INSTRUCTIONS FOR THE TASK: Reproduce the lines below word for word, from the first line through the line containing "part at (173, 677): present -> none", both included.

TASK MATERIAL:

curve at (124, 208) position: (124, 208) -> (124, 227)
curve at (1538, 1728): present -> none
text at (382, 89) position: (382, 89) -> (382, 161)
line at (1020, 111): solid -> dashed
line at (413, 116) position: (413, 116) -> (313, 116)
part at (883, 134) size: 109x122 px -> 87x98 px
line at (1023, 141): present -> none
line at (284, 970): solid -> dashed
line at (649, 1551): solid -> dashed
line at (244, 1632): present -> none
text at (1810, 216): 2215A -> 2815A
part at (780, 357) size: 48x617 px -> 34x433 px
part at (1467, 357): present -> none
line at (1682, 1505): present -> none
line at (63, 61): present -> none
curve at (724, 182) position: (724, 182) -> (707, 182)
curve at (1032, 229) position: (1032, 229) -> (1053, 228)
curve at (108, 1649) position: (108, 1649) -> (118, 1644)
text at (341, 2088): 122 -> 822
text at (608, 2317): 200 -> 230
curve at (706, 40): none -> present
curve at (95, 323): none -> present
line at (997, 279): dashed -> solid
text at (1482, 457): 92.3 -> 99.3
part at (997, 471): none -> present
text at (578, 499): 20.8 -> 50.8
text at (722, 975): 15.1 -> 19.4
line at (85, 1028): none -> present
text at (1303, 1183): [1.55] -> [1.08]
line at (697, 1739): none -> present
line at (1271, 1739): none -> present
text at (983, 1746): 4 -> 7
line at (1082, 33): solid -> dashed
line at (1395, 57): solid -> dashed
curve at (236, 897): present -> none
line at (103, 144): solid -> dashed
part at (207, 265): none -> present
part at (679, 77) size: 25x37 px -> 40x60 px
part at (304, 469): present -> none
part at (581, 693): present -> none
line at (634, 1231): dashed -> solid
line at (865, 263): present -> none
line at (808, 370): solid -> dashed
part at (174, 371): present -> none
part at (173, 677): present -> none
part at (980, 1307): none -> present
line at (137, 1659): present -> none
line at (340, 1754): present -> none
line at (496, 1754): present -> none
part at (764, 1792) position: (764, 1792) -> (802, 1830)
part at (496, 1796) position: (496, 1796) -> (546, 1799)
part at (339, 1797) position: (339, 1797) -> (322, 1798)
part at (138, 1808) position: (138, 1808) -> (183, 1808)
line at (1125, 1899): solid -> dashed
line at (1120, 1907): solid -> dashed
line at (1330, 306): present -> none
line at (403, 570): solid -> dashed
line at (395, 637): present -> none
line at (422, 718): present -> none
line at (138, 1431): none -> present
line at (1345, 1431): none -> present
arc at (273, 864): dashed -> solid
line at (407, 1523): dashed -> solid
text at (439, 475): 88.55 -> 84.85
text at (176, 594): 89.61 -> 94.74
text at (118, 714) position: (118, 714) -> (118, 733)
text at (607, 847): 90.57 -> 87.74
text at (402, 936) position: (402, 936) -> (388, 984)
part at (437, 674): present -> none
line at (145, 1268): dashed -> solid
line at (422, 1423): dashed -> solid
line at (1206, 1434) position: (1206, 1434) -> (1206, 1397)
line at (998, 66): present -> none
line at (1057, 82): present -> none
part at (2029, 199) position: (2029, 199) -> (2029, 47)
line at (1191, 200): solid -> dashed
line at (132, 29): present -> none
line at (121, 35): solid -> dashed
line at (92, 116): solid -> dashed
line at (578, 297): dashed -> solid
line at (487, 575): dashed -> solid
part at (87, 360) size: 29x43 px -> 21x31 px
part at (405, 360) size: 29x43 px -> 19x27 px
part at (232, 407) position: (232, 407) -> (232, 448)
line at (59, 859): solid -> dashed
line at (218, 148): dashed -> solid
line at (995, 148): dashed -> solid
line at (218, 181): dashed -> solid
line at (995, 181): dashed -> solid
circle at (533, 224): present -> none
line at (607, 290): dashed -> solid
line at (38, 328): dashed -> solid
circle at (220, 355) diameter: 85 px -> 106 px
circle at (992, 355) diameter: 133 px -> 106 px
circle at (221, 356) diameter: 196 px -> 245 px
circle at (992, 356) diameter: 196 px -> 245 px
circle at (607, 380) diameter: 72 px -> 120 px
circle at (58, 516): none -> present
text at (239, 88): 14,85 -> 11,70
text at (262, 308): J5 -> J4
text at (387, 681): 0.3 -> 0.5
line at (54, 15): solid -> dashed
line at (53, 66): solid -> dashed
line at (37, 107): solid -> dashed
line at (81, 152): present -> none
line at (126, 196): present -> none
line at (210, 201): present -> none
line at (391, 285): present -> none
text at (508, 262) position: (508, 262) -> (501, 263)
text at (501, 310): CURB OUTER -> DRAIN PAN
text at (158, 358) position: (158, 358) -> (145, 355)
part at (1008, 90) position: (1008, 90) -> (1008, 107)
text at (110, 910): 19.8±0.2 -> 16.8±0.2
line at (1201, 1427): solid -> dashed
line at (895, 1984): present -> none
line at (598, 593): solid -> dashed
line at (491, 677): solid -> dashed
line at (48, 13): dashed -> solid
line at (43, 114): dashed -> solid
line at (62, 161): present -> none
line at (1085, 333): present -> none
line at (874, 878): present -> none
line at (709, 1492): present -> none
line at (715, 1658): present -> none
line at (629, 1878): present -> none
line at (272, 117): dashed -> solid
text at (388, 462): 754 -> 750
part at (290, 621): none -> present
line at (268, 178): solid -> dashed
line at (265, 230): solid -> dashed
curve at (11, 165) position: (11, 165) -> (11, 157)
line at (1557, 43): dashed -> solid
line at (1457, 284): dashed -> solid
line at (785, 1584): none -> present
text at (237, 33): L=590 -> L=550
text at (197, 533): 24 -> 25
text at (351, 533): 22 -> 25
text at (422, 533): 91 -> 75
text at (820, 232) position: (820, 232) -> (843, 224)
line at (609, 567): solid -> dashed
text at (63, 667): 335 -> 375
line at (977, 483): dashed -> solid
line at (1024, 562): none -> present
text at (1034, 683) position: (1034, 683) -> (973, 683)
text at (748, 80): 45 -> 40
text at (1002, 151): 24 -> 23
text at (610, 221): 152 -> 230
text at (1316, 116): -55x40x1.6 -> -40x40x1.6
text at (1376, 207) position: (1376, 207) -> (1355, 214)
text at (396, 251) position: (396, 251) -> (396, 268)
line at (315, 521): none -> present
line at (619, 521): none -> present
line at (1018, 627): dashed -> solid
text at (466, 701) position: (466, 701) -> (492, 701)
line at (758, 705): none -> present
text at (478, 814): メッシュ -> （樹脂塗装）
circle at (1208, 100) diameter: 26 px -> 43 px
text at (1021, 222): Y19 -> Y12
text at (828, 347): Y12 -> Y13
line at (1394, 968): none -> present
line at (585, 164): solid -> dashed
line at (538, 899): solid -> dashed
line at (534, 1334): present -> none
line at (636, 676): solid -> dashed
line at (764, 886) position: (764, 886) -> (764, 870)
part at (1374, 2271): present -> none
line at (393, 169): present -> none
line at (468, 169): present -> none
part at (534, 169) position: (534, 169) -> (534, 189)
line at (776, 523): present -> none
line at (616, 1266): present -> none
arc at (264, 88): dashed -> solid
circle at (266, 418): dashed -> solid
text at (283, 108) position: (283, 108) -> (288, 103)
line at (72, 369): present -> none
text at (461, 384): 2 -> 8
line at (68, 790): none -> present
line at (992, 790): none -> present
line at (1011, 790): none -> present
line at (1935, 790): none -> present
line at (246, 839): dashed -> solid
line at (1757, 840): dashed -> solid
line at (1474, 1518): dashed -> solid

WRITTEN RESPONSE:
curve at (124, 208) position: (124, 208) -> (124, 227)
curve at (1538, 1728): present -> none
text at (382, 89) position: (382, 89) -> (382, 161)
line at (1020, 111): solid -> dashed
line at (413, 116) position: (413, 116) -> (313, 116)
part at (883, 134) size: 109x122 px -> 87x98 px
line at (1023, 141): present -> none
line at (284, 970): solid -> dashed
line at (649, 1551): solid -> dashed
line at (244, 1632): present -> none
text at (1810, 216): 2215A -> 2815A
part at (780, 357) size: 48x617 px -> 34x433 px
part at (1467, 357): present -> none
line at (1682, 1505): present -> none
line at (63, 61): present -> none
curve at (724, 182) position: (724, 182) -> (707, 182)
curve at (1032, 229) position: (1032, 229) -> (1053, 228)
curve at (108, 1649) position: (108, 1649) -> (118, 1644)
text at (341, 2088): 122 -> 822
text at (608, 2317): 200 -> 230
curve at (706, 40): none -> present
curve at (95, 323): none -> present
line at (997, 279): dashed -> solid
text at (1482, 457): 92.3 -> 99.3
part at (997, 471): none -> present
text at (578, 499): 20.8 -> 50.8
text at (722, 975): 15.1 -> 19.4
line at (85, 1028): none -> present
text at (1303, 1183): [1.55] -> [1.08]
line at (697, 1739): none -> present
line at (1271, 1739): none -> present
text at (983, 1746): 4 -> 7
line at (1082, 33): solid -> dashed
line at (1395, 57): solid -> dashed
curve at (236, 897): present -> none
line at (103, 144): solid -> dashed
part at (207, 265): none -> present
part at (679, 77) size: 25x37 px -> 40x60 px
part at (304, 469): present -> none
part at (581, 693): present -> none
line at (634, 1231): dashed -> solid
line at (865, 263): present -> none
line at (808, 370): solid -> dashed
part at (174, 371): present -> none
part at (173, 677): present -> none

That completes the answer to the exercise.